Я никогда не знаю дней недели. Только даты

 

Я полюбил этот маленький итальянский остров в Тирренском море, неподалеку от любимой Флоренции.

Я давно и преданно люблю Париж. И конечно – Львов. Люблю так, как любят детство, маму. Но, наверное, больше всего на этом свете все-таки люблю Москву. Иначе как объяснить, почему мой дом именно в Москве и нигде в мире – ни в Париже, ни во Флоренции, ни в Монпелье, – нигде еще не было ни квартиры, ни дома. Как объяснить, почему я непременно возвращаюсь сюда, а улетая на очередные гастроли, не успевает самолет оторваться от земли в аэропорту Шереметьево, уже ощущаю, как меня тянет назад. Как магнит. Как особая сердечная струна.

Один из самых ценных даров, данных человеку от рождения, – цельность натуры. Младенчество, детство, обретение профессии, первая любовь, семья, дети, зрелость – все это ступени естественного роста человека. Но когда ты покидаешь родину – нарушаешь эту естественность, по сути, рвешь связь времен внутри себя. Ведь всех нас формирует определенная среда обитания. В том числе – географическая.

Есть какое-то труднообъяснимое притяжение, например, к консерватории. Ее здание выстроено в форме буквы П. И оно как бы обнимает тебя, манит в свои объятия. А в центре этого – Петр Ильич на постаменте: ядро притяжения, символ традиций.

Блок данных:
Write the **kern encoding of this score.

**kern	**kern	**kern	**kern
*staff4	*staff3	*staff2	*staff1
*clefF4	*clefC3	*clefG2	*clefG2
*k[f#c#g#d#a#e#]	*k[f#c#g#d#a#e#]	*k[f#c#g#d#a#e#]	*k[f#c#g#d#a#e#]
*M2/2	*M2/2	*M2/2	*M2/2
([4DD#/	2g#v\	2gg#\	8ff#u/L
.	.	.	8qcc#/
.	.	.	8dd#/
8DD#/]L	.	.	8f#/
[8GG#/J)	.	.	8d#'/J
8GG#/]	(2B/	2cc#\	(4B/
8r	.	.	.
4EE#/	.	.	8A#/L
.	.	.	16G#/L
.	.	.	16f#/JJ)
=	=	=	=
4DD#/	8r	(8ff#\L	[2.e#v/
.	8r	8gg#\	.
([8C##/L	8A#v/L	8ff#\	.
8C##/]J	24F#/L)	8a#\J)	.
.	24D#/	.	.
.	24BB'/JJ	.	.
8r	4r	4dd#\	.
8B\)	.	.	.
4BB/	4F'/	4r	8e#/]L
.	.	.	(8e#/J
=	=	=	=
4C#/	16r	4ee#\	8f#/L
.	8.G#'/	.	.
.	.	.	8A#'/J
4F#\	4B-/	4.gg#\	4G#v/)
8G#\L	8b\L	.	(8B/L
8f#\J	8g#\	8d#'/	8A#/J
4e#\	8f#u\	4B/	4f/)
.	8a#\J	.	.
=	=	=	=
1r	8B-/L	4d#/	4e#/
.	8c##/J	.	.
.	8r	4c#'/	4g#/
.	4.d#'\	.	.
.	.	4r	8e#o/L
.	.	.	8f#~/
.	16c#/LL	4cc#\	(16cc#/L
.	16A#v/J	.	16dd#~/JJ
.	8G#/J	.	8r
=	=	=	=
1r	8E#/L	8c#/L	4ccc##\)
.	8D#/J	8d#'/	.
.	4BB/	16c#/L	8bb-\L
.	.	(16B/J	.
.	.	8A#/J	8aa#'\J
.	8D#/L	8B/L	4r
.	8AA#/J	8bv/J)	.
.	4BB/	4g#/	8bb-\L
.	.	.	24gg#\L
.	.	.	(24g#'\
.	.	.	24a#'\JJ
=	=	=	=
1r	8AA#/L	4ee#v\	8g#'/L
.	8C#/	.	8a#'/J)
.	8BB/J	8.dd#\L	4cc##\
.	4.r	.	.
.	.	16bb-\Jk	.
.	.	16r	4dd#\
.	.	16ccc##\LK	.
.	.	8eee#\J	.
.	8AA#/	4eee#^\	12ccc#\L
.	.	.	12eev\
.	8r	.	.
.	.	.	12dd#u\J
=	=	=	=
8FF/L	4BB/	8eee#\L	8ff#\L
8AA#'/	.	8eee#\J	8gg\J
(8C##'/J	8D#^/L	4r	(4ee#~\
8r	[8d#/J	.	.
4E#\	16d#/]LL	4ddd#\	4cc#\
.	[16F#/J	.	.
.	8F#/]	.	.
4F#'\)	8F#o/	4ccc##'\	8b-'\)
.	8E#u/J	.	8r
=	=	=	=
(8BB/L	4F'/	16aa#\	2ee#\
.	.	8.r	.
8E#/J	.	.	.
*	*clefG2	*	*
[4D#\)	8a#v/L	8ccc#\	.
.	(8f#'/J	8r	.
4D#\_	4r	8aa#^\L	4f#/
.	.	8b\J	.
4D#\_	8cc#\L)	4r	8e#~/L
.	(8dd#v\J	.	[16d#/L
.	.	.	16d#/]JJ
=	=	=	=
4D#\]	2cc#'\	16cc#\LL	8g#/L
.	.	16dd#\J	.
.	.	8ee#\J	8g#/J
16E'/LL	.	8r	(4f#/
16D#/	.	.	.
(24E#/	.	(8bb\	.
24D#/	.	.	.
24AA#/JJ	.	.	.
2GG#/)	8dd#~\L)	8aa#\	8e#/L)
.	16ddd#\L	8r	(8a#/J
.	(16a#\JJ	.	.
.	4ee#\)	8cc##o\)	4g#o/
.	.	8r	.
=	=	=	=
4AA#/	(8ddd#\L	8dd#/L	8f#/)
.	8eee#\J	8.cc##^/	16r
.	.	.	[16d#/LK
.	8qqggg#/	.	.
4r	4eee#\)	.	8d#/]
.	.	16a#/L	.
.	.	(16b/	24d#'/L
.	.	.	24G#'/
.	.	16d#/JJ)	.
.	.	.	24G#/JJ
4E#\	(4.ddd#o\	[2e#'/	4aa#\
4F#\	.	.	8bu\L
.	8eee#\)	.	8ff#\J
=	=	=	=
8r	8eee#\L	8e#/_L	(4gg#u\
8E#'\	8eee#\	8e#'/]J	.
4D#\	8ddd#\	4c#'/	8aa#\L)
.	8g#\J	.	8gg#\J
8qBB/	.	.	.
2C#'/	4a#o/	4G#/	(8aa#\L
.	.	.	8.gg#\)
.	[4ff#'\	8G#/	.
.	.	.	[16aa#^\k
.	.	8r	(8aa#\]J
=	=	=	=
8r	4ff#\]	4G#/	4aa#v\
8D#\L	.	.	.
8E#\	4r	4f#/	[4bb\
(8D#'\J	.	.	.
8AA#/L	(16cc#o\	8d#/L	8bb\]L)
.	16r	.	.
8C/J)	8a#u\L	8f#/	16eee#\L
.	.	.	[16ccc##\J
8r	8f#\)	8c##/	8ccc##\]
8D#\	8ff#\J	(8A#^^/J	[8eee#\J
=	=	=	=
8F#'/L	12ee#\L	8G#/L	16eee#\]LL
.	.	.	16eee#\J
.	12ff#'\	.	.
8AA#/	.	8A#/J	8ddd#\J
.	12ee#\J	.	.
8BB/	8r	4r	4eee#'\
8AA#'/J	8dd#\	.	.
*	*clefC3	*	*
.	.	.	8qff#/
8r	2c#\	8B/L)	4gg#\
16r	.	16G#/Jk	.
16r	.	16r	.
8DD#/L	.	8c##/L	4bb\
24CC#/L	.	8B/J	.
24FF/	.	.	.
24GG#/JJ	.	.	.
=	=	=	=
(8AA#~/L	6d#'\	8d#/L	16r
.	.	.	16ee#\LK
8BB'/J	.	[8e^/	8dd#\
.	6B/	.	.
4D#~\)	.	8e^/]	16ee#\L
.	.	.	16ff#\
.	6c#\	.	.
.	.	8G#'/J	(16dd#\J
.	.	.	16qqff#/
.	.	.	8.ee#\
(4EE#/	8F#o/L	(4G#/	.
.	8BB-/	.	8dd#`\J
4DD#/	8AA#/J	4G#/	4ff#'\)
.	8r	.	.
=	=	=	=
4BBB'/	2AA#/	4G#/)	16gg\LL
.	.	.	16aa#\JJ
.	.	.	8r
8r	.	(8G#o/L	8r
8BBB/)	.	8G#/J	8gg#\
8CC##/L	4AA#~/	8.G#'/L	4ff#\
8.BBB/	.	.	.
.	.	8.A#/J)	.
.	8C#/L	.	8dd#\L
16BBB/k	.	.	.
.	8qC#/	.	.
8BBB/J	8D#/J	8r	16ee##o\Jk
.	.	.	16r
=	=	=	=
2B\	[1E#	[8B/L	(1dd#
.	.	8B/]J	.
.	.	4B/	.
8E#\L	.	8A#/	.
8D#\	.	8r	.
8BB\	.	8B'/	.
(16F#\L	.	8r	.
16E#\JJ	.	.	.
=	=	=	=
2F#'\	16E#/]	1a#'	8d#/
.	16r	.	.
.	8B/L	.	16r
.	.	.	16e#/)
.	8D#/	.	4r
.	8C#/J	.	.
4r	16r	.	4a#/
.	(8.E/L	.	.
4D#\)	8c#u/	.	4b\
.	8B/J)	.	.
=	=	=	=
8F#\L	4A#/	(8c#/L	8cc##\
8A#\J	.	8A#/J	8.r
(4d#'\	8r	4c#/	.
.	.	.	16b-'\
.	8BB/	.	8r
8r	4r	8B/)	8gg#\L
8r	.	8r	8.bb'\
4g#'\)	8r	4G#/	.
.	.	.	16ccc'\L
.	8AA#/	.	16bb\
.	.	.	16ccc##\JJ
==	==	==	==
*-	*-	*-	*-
--
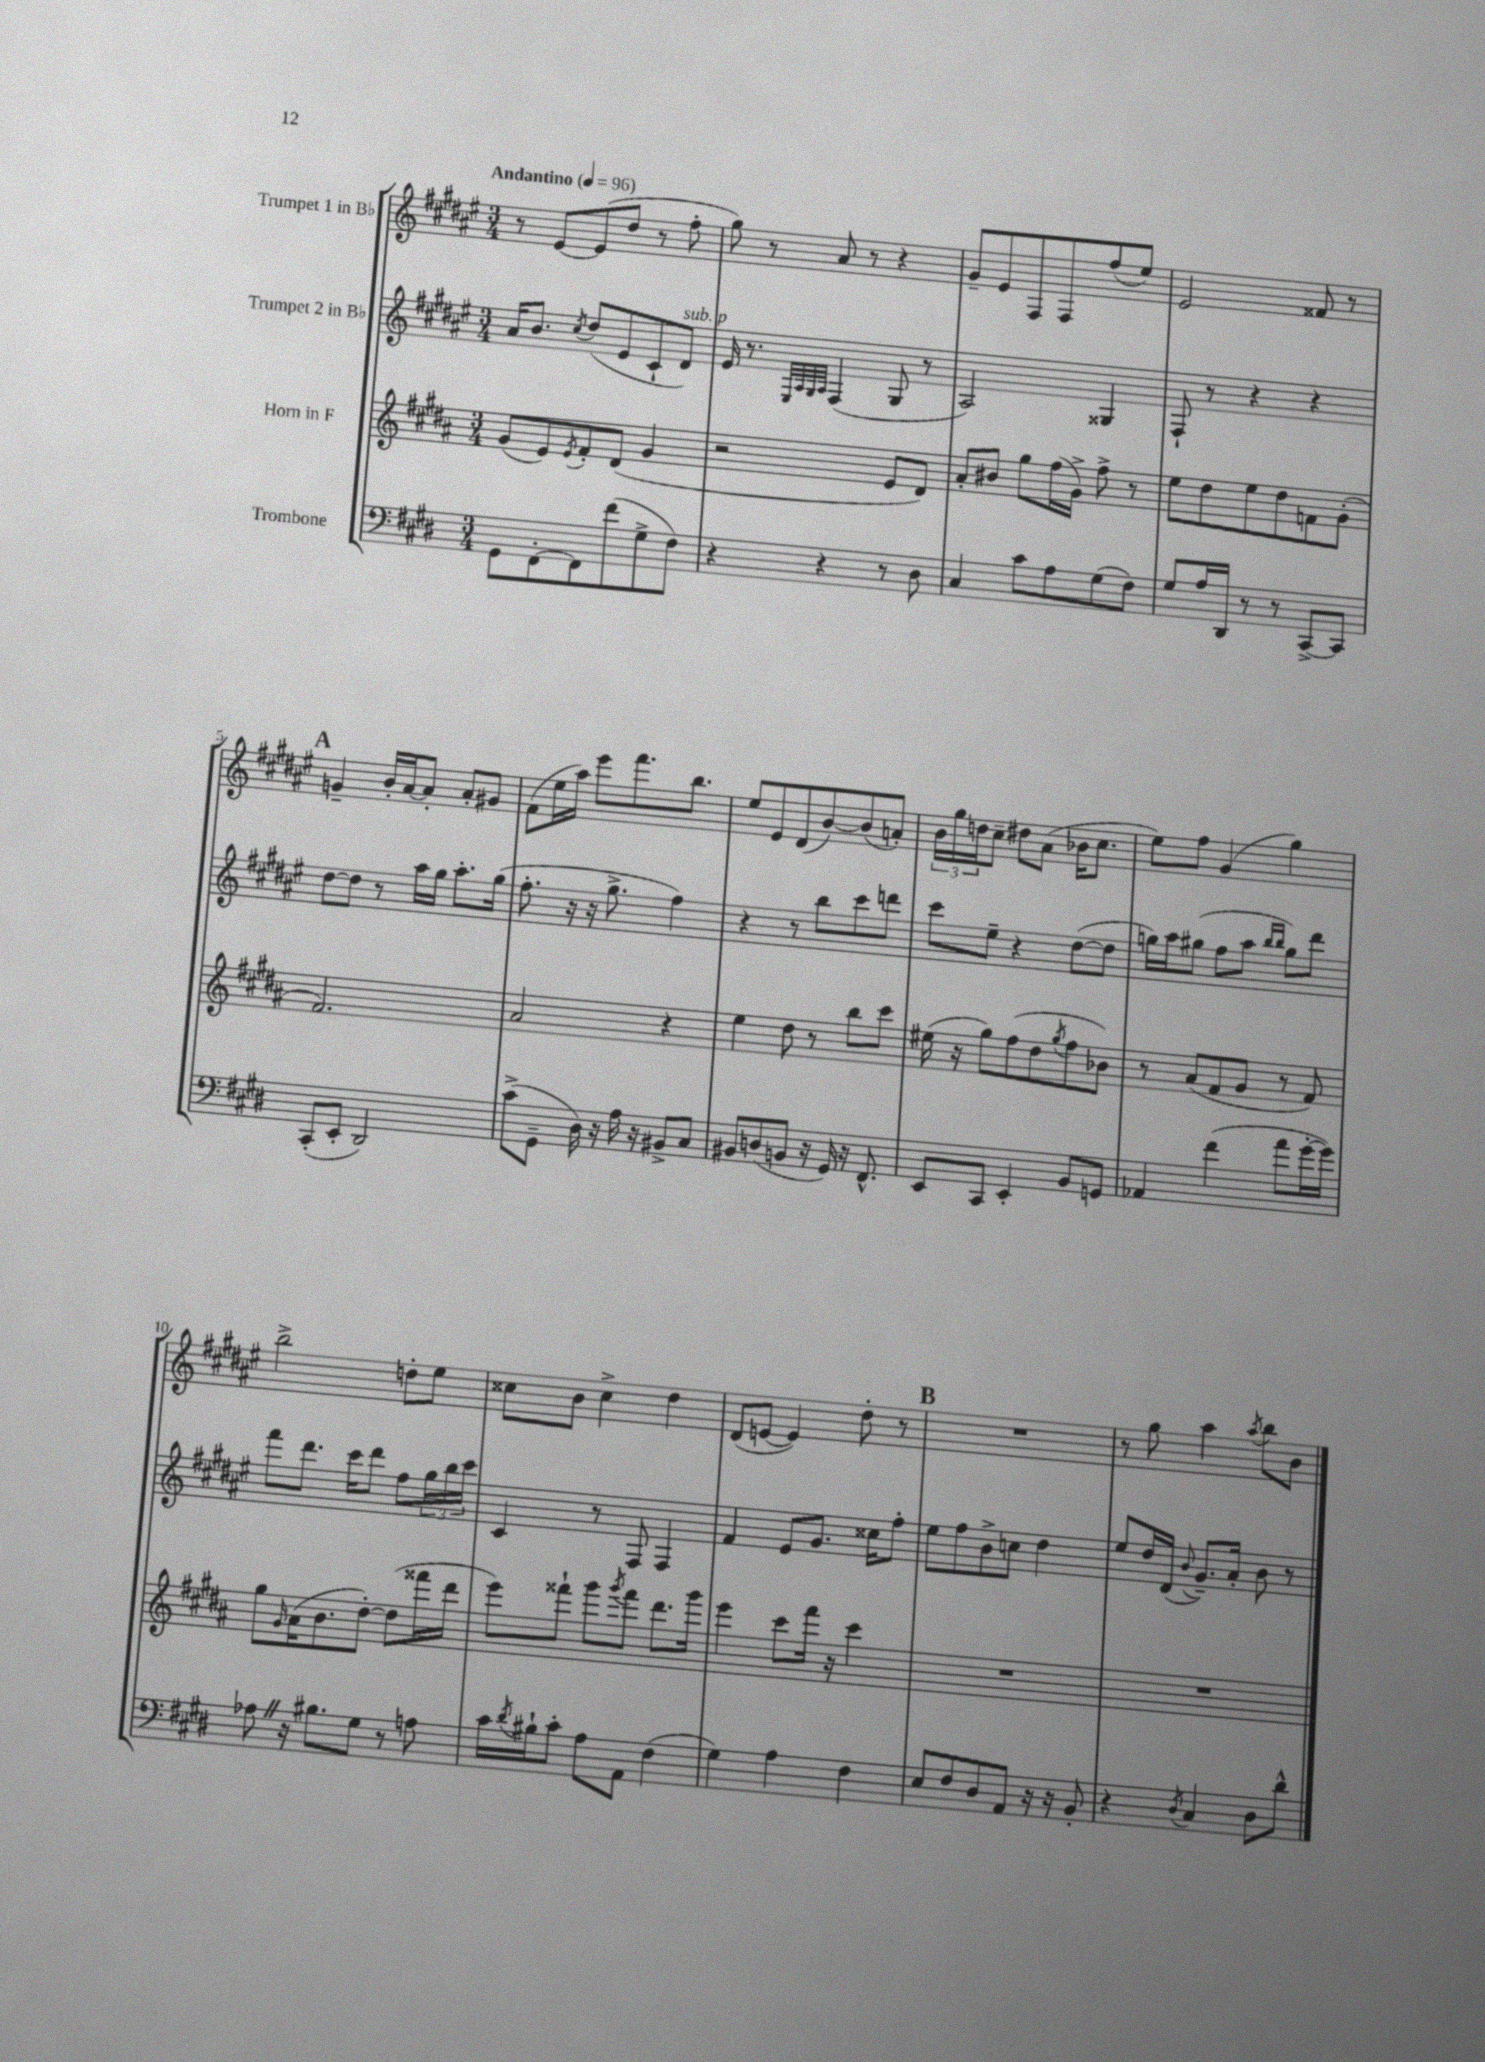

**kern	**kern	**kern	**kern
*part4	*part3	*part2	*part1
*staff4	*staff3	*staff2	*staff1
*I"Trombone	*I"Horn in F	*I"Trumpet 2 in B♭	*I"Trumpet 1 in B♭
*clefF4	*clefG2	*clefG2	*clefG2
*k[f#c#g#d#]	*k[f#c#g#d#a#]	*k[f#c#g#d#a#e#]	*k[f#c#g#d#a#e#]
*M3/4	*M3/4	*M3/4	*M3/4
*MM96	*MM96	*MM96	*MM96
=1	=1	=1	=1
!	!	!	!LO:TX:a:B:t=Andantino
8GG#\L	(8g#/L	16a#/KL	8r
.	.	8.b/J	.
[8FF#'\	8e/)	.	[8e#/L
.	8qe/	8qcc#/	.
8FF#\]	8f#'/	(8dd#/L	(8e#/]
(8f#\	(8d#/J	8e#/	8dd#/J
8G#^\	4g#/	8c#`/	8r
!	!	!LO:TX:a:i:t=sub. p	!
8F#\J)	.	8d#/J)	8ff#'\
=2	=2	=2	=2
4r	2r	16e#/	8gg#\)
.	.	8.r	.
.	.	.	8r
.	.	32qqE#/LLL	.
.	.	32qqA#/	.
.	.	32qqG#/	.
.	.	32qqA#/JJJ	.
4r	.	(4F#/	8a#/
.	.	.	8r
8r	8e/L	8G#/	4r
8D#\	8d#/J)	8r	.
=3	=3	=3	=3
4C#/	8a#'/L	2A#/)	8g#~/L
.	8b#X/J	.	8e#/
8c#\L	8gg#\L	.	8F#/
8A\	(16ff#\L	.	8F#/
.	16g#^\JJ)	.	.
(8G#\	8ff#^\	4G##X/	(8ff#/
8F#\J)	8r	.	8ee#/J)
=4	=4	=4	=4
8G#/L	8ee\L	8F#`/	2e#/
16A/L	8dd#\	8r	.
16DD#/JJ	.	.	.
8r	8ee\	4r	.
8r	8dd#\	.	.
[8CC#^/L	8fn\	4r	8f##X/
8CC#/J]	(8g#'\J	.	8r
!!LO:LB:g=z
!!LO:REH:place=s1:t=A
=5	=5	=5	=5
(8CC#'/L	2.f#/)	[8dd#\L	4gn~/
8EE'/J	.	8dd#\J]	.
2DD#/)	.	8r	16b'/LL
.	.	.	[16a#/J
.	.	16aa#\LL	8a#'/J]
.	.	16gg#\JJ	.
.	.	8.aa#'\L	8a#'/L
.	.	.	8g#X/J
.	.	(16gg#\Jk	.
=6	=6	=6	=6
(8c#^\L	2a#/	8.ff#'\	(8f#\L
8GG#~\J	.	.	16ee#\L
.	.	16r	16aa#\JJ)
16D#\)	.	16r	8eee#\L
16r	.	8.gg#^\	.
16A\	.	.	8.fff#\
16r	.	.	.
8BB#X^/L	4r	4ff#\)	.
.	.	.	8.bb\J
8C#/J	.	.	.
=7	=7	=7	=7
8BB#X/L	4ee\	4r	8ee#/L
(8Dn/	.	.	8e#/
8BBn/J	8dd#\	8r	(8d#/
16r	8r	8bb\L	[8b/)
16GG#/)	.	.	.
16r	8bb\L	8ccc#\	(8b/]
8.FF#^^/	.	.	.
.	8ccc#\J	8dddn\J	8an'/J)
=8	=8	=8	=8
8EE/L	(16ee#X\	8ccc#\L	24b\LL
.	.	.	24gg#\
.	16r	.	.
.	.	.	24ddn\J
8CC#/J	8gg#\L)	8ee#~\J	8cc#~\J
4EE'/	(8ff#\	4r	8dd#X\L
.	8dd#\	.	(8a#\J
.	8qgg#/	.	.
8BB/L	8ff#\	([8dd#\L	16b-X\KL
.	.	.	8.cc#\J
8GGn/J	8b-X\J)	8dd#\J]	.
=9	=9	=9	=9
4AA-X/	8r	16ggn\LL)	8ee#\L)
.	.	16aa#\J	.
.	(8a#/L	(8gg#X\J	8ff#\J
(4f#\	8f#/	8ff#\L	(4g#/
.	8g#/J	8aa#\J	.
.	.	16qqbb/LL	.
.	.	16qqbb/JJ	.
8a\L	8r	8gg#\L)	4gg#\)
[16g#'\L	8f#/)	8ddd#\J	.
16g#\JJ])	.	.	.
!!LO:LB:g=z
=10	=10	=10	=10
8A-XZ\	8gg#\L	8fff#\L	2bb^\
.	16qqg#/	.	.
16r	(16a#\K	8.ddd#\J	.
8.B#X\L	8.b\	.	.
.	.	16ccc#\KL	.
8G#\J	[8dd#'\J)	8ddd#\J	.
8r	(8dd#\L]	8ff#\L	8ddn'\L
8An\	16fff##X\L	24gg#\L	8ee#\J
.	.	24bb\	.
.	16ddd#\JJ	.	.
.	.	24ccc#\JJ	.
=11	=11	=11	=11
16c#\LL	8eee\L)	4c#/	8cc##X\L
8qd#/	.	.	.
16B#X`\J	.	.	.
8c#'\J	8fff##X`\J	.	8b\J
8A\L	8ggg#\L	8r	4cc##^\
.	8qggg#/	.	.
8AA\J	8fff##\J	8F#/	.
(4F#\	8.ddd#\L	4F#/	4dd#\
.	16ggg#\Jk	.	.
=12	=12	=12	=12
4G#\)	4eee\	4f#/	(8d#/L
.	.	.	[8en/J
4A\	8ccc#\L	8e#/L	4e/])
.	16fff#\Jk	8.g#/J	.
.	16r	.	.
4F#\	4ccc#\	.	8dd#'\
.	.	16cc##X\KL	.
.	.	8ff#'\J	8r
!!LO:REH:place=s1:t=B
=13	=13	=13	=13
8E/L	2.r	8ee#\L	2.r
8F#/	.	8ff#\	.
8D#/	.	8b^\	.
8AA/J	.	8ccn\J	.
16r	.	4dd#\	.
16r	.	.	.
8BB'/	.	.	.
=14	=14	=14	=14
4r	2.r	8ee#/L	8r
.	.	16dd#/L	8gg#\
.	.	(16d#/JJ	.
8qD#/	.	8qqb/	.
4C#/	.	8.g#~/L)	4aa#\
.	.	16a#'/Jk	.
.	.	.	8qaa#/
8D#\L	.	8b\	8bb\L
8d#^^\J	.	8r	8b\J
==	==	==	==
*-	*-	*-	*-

Обязательное задание 1: Повторите фрагмент отрывка от слов «Я никогда не» до слов «особая сердечная струна.» включительно.
Обязательное задание 2: Перечислите все города, которые упоминаются в отрывке.
Позиции в блоке данных никак не связаны с отрывком.

Решение задачи 1:
Я никогда не знаю дней недели. Только даты

 

Я полюбил этот маленький итальянский остров в Тирренском море, неподалеку от любимой Флоренции.

Я давно и преданно люблю Париж. И конечно – Львов. Люблю так, как любят детство, маму. Но, наверное, больше всего на этом свете все-таки люблю Москву. Иначе как объяснить, почему мой дом именно в Москве и нигде в мире – ни в Париже, ни во Флоренции, ни в Монпелье, – нигде еще не было ни квартиры, ни дома. Как объяснить, почему я непременно возвращаюсь сюда, а улетая на очередные гастроли, не успевает самолет оторваться от земли в аэропорту Шереметьево, уже ощущаю, как меня тянет назад. Как магнит. Как особая сердечная струна.

Решение задачи 2: Флоренция, Париж, Львов, Москва, Монпелье